Directions for this task
Each record below is to be copied exactly; the pictures are to be omitted.

Data under study

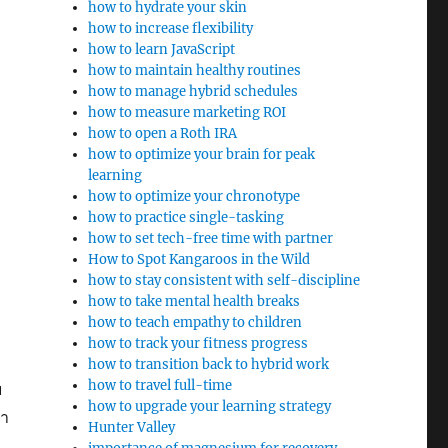
how to hydrate your skin
how to increase flexibility
how to learn JavaScript
how to maintain healthy routines
how to manage hybrid schedules
how to measure marketing ROI
how to open a Roth IRA
how to optimize your brain for peak
learning
how to optimize your chronotype
how to practice single-tasking
how to set tech-free time with partner
How to Spot Kangaroos in the Wild
how to stay consistent with self-discipline
how to take mental health breaks
how to teach empathy to children
how to track your fitness progress
how to transition back to hybrid work
how to travel full-time
ย
how to upgrade your learning strategy
จำ
Hunter Valley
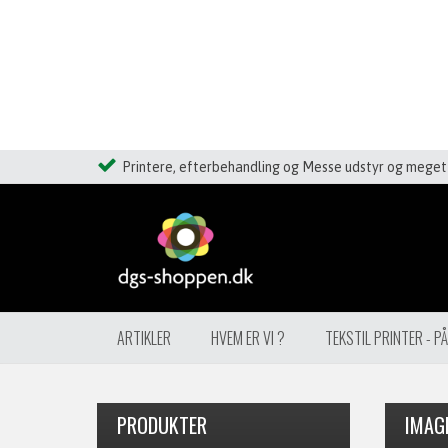
Printere, efterbehandling og Messe udstyr og meget 
ARTIKLER
HVEM ER VI ?
TEKSTIL PRINTER - P
PRODUKTER
IMAG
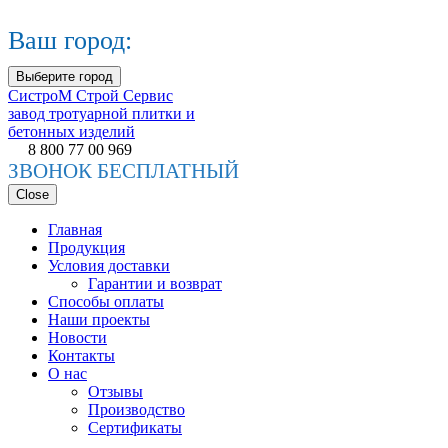
Ваш город:
Выберите город
СистроМ
Строй Сервис
завод тротуарной плитки и
бетонных изделий
8 800 77 00 969
ЗВОНОК БЕСПЛАТНЫЙ
Close
Главная
Продукция
Условия доставки
Гарантии и возврат
Способы оплаты
Наши проекты
Новости
Контакты
О нас
Отзывы
Производство
Сертификаты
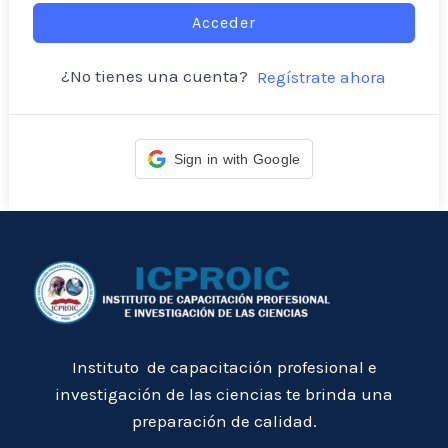
Acceder
¿No tienes una cuenta?
Regístrate ahora
Sign in with Google
Instituto de capacitación profesional e
investigación de las ciencias te brinda una
preparación de calidad.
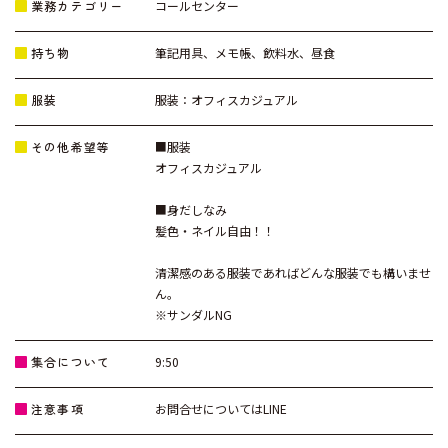
業務カテゴリー
コールセンター
持ち物
筆記用具、メモ帳、飲料水、昼食
服装
服装：オフィスカジュアル
その他希望等
■服装
オフィスカジュアル
■身だしなみ
髪色・ネイル自由！！
清潔感のある服装であればどんな服装でも構いませ
ん。
※サンダルNG
集合について
9:50
注意事項
お問合せについてはLINE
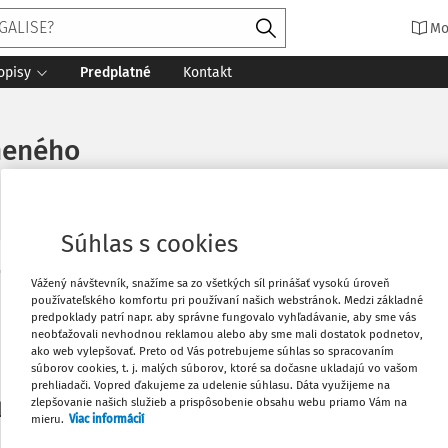
Mo
opisy
Predplatné
Kontakt
neného
Súhlas s cookies
Vytlačiť
Vážený návštevník, snažíme sa zo všetkých síl prinášať vysokú úroveň
Máte predplatné?
Prihláste sa
používateľského komfortu pri používaní našich webstránok. Medzi základné
predpoklady patrí napr. aby správne fungovalo vyhľadávanie, aby sme vás
neobťažovali nevhodnou reklamou alebo aby sme mali dostatok podnetov,
Obľúbené
ako web vylepšovať. Preto od Vás potrebujeme súhlas so spracovaním
súborov cookies, t. j. malých súborov, ktoré sa dočasne ukladajú vo vašom
prehliadači. Vopred ďakujeme za udelenie súhlasu. Dáta využijeme na
Stiahnuť
zlepšovanie našich služieb a prispôsobenie obsahu webu priamo Vám na
li len začiatok...
mieru.
Viac informácií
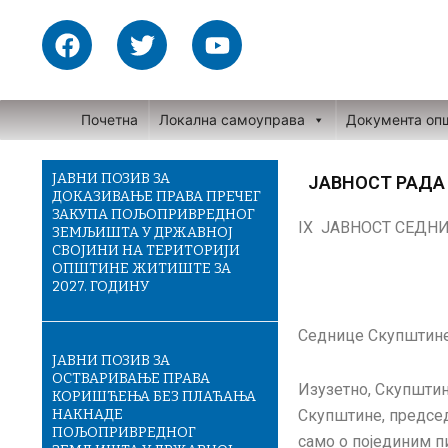
Skip
F
T
Y
to
a
w
o
content
c
i
u
e
t
t
Почетна
Локална самоуправа
Документа оп
b
t
u
o
e
b
o
r
e
ЈАВНИ ПОЗИВ ЗА
ЈАВНОСТ РАДА
ДОКАЗИВАЊЕ ПРАВА ПРЕЧЕГ
k
ЗАКУПА ПОЉОПРИВРЕДНОГ
IX ЈАВНОСТ СЕДН
ЗЕМЉИШТА У ДРЖАВНОЈ
СВОЈИНИ НА ТЕРИТОРИЈИ
ОПШТИНЕ ЖИТИШТЕ ЗА
2027. ГОДИНУ
Седнице Скупштине 
ЈАВНИ ПОЗИВ ЗА
ОСТВАРИВАЊЕ ПРАВА
Изузетно, Скупштин
КОРИШЋЕЊА БЕЗ ПЛАЋАЊА
НАКНАДЕ
Скупштине, председ
ПОЉОПРИВРЕДНОГ
само о појединим п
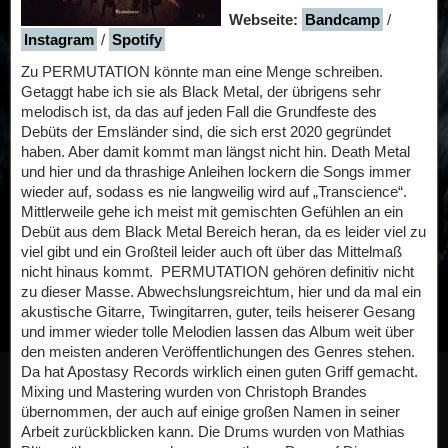
Webseite:
Bandcamp
/
Instagram
/
Spotify
Zu PERMUTATION könnte man eine Menge schreiben.
Getaggt habe ich sie als Black Metal, der übrigens sehr
melodisch ist, da das auf jeden Fall die Grundfeste des
Debüts der Emsländer sind, die sich erst 2020 gegründet
haben. Aber damit kommt man längst nicht hin. Death Metal
und hier und da thrashige Anleihen lockern die Songs immer
wieder auf, sodass es nie langweilig wird auf „Transcience“.
Mittlerweile gehe ich meist mit gemischten Gefühlen an ein
Debüt aus dem Black Metal Bereich heran, da es leider viel zu
viel gibt und ein Großteil leider auch oft über das Mittelmaß
nicht hinaus kommt. PERMUTATION gehören definitiv nicht
zu dieser Masse. Abwechslungsreichtum, hier und da mal ein
akustische Gitarre, Twingitarren, guter, teils heiserer Gesang
und immer wieder tolle Melodien lassen das Album weit über
den meisten anderen Veröffentlichungen des Genres stehen.
Da hat Apostasy Records wirklich einen guten Griff gemacht.
Mixing und Mastering wurden von Christoph Brandes
übernommen, der auch auf einige großen Namen in seiner
Arbeit zurückblicken kann. Die Drums wurden von Mathias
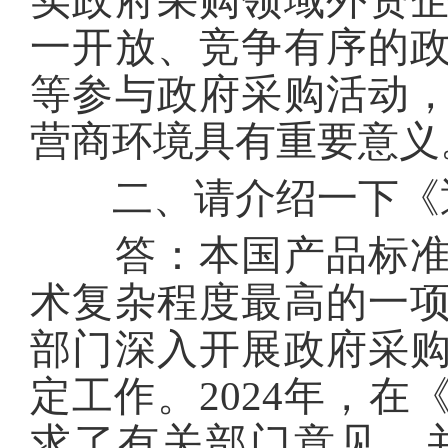
实政府采购领域外资
一开放、竞争有序的
等参与政府采购活动
营商环境具有重要意
二、请介绍一下《通
答：本国产品标准是
术复杂程度最高的一
部门深入开展政府采
定工作。2024年，
求了有关部门意见，并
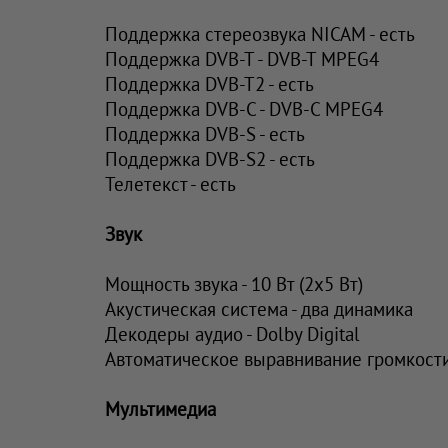
Поддержка стереозвука NICAM - есть
Поддержка DVB-T - DVB-T MPEG4
Поддержка DVB-T2 - есть
Поддержка DVB-C - DVB-C MPEG4
Поддержка DVB-S - есть
Поддержка DVB-S2 - есть
Телетекст - есть
Звук
Мощность звука - 10 Вт (2х5 Вт)
Акустическая система - два динамика
Декодеры аудио - Dolby Digital
Автоматическое выравнивание громкости 
Мультимедиа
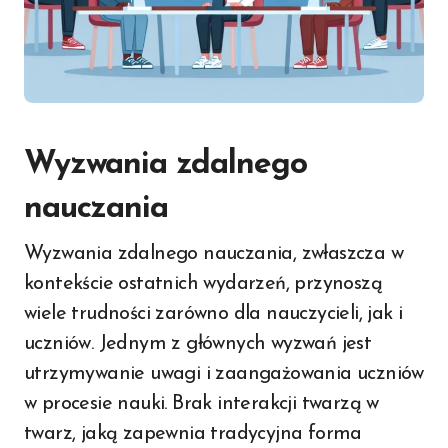
Wyzwania zdalnego
nauczania
Wyzwania zdalnego nauczania, zwłaszcza w
kontekście ostatnich wydarzeń, przynoszą
wiele trudności zarówno dla nauczycieli, jak i
uczniów. Jednym z głównych wyzwań jest
utrzymywanie uwagi i zaangażowania uczniów
w procesie nauki. Brak interakcji twarzą w
twarz, jaką zapewnia tradycyjna forma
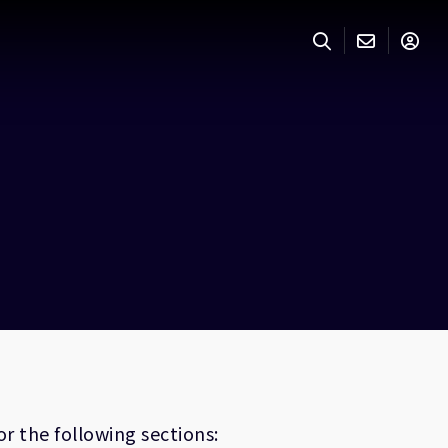
r the following sections:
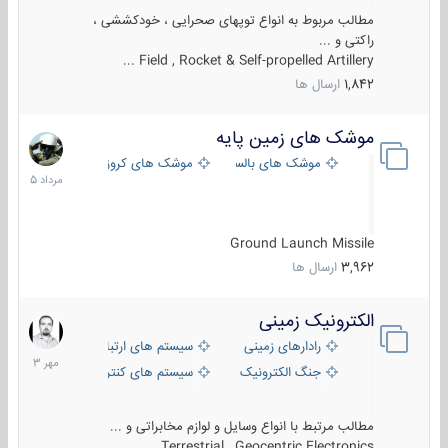
مطالب مربوط به انواع توپهای صحرایی ، خودکششی ،
راکتی و ...
Field , Rocket & Self-propelled Artillery ...
1,842
ارسال ها
موشک های زمین پایه
2
مرداد
موشک های بالستیک
موشک های کروز
1405
Ground Launch Missile
3,962
ارسال ها
الکترونیک زمینی
1
مهر
رادارهای زمینی
سیستم های ارتباطی و جمع آوری اطلاع
1403
جنگ الکترونیک
سیستم های کنترل آتش و تجهیزات الکتر
مطالب مرتبط با انواع وسایل و لوازم مخابراتی و ...
Terrestrial , Geocentric Electronics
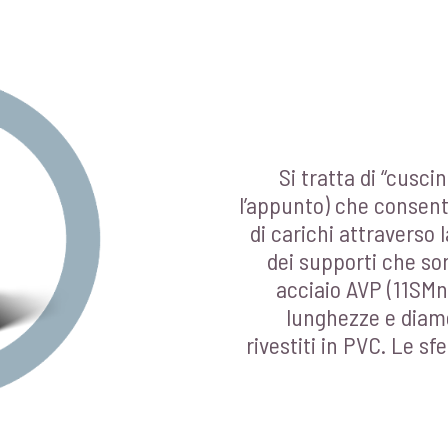
Si tratta di “cuscin
l’appunto) che consen
di carichi attraverso 
dei supporti che sorr
acciaio AVP (11SMn
lunghezze e diame
rivestiti in PVC. Le s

Your solution
how to hydrate your skin
how to increase flexibility
how to learn JavaScript
how to maintain healthy routines
how to manage hybrid schedules
how to measure marketing ROI
how to open a Roth IRA
how to optimize your brain for peak
learning
how to optimize your chronotype
how to practice single-tasking
how to set tech-free time with partner
How to Spot Kangaroos in the Wild
how to stay consistent with self-discipline
how to take mental health breaks
how to teach empathy to children
how to track your fitness progress
how to transition back to hybrid work
how to travel full-time
ย
how to upgrade your learning strategy
จำ
Hunter Valley
Printere, efterbehandling og Messe udstyr og meget 
ARTIKLER
HVEM ER VI ?
TEKSTIL PRINTER - P
PRODUKTER
IMAG
Ваш город:
Выберите город
СистроМ
Строй Сервис
завод тротуарной плитки и
бетонных изделий
8 800 77 00 969
ЗВОНОК БЕСПЛАТНЫЙ
Close
Главная
Продукция
Условия доставки
Гарантии и возврат
Способы оплаты
Наши проекты
Новости
Контакты
О нас
Отзывы
Производство
Сертификаты
Acceder
¿No tienes una cuenta?
Regístrate ahora
Sign in with Google
Instituto de capacitación profesional e
investigación de las ciencias te brinda una
preparación de calidad.
業務カテゴリー
コールセンター
持ち物
筆記用具、メモ帳、飲料水、昼食
服装
服装：オフィスカジュアル
その他希望等
■服装
オフィスカジュアル
■身だしなみ
髪色・ネイル自由！！
清潔感のある服装であればどんな服装でも構いませ
ん。
※サンダルNG
集合について
9:50
注意事項
お問合せについてはLINE
Mo
opisy
Predplatné
Kontakt
neného
Súhlas s cookies
Vytlačiť
Vážený návštevník, snažíme sa zo všetkých síl prinášať vysokú úroveň
Máte predplatné?
Prihláste sa
používateľského komfortu pri používaní našich webstránok. Medzi základné
predpoklady patrí napr. aby správne fungovalo vyhľadávanie, aby sme vás
neobťažovali nevhodnou reklamou alebo aby sme mali dostatok podnetov,
Obľúbené
ako web vylepšovať. Preto od Vás potrebujeme súhlas so spracovaním
súborov cookies, t. j. malých súborov, ktoré sa dočasne ukladajú vo vašom
prehliadači. Vopred ďakujeme za udelenie súhlasu. Dáta využijeme na
Stiahnuť
zlepšovanie našich služieb a prispôsobenie obsahu webu priamo Vám na
li len začiatok...
mieru.
Viac informácií
Skip
F
T
Y
to
a
w
o
content
c
i
u
e
t
t
Почетна
Локална самоуправа
Документа оп
b
t
u
o
e
b
o
r
e
ЈАВНИ ПОЗИВ ЗА
ЈАВНОСТ РАДА
ДОКАЗИВАЊЕ ПРАВА ПРЕЧЕГ
k
ЗАКУПА ПОЉОПРИВРЕДНОГ
IX ЈАВНОСТ СЕДН
ЗЕМЉИШТА У ДРЖАВНОЈ
СВОЈИНИ НА ТЕРИТОРИЈИ
ОПШТИНЕ ЖИТИШТЕ ЗА
2027. ГОДИНУ
Седнице Скупштине 
ЈАВНИ ПОЗИВ ЗА
ОСТВАРИВАЊЕ ПРАВА
Изузетно, Скупштин
КОРИШЋЕЊА БЕЗ ПЛАЋАЊА
НАКНАДЕ
Скупштине, председ
ПОЉОПРИВРЕДНОГ
само о појединим п
Webseite:
Bandcamp
/
Instagram
/
Spotify
Zu PERMUTATION könnte man eine Menge schreiben.
Getaggt habe ich sie als Black Metal, der übrigens sehr
melodisch ist, da das auf jeden Fall die Grundfeste des
Debüts der Emsländer sind, die sich erst 2020 gegründet
haben. Aber damit kommt man längst nicht hin. Death Metal
und hier und da thrashige Anleihen lockern die Songs immer
wieder auf, sodass es nie langweilig wird auf „Transcience“.
Mittlerweile gehe ich meist mit gemischten Gefühlen an ein
Debüt aus dem Black Metal Bereich heran, da es leider viel zu
viel gibt und ein Großteil leider auch oft über das Mittelmaß
nicht hinaus kommt. PERMUTATION gehören definitiv nicht
zu dieser Masse. Abwechslungsreichtum, hier und da mal ein
akustische Gitarre, Twingitarren, guter, teils heiserer Gesang
und immer wieder tolle Melodien lassen das Album weit über
den meisten anderen Veröffentlichungen des Genres stehen.
Da hat Apostasy Records wirklich einen guten Griff gemacht.
Mixing und Mastering wurden von Christoph Brandes
übernommen, der auch auf einige großen Namen in seiner
Arbeit zurückblicken kann. Die Drums wurden von Mathias
实政府采购领域外资
一开放、竞争有序的
等参与政府采购活动
营商环境具有重要意
二、请介绍一下《通
答：本国产品标准是
术复杂程度最高的一
部门深入开展政府采
定工作。2024年，
求了有关部门意见，并
Поддержка стереозвука NICAM - есть
Поддержка DVB-T - DVB-T MPEG4
Поддержка DVB-T2 - есть
Поддержка DVB-C - DVB-C MPEG4
Поддержка DVB-S - есть
Поддержка DVB-S2 - есть
Телетекст - есть
Звук
Мощность звука - 10 Вт (2х5 Вт)
Акустическая система - два динамика
Декодеры аудио - Dolby Digital
Автоматическое выравнивание громкости 
Мультимедиа
Wyzwania zdalnego
nauczania
Wyzwania zdalnego nauczania, zwłaszcza w
kontekście ostatnich wydarzeń, przynoszą
wiele trudności zarówno dla nauczycieli, jak i
uczniów. Jednym z głównych wyzwań jest
utrzymywanie uwagi i zaangażowania uczniów
w procesie nauki. Brak interakcji twarzą w
twarz, jaką zapewnia tradycyjna forma
r the following sections:
مطالب مربوط به انواع توپهای صحرایی ، خودکششی ،
راکتی و ...
Field , Rocket & Self-propelled Artillery ...
1,842
ارسال ها
موشک های زمین پایه
2
مرداد
موشک های بالستیک
موشک های کروز
1405
Ground Launch Missile
3,962
ارسال ها
الکترونیک زمینی
1
مهر
رادارهای زمینی
سیستم های ارتباطی و جمع آوری اطلاع
1403
جنگ الکترونیک
سیستم های کنترل آتش و تجهیزات الکتر
مطالب مرتبط با انواع وسایل و لوازم مخابراتی و ...
Terrestrial , Geocentric Electronics
Si tratta di “cuscin
l’appunto) che consen
di carichi attraverso 
dei supporti che sorr
acciaio AVP (11SMn
lunghezze e diame
rivestiti in PVC. Le s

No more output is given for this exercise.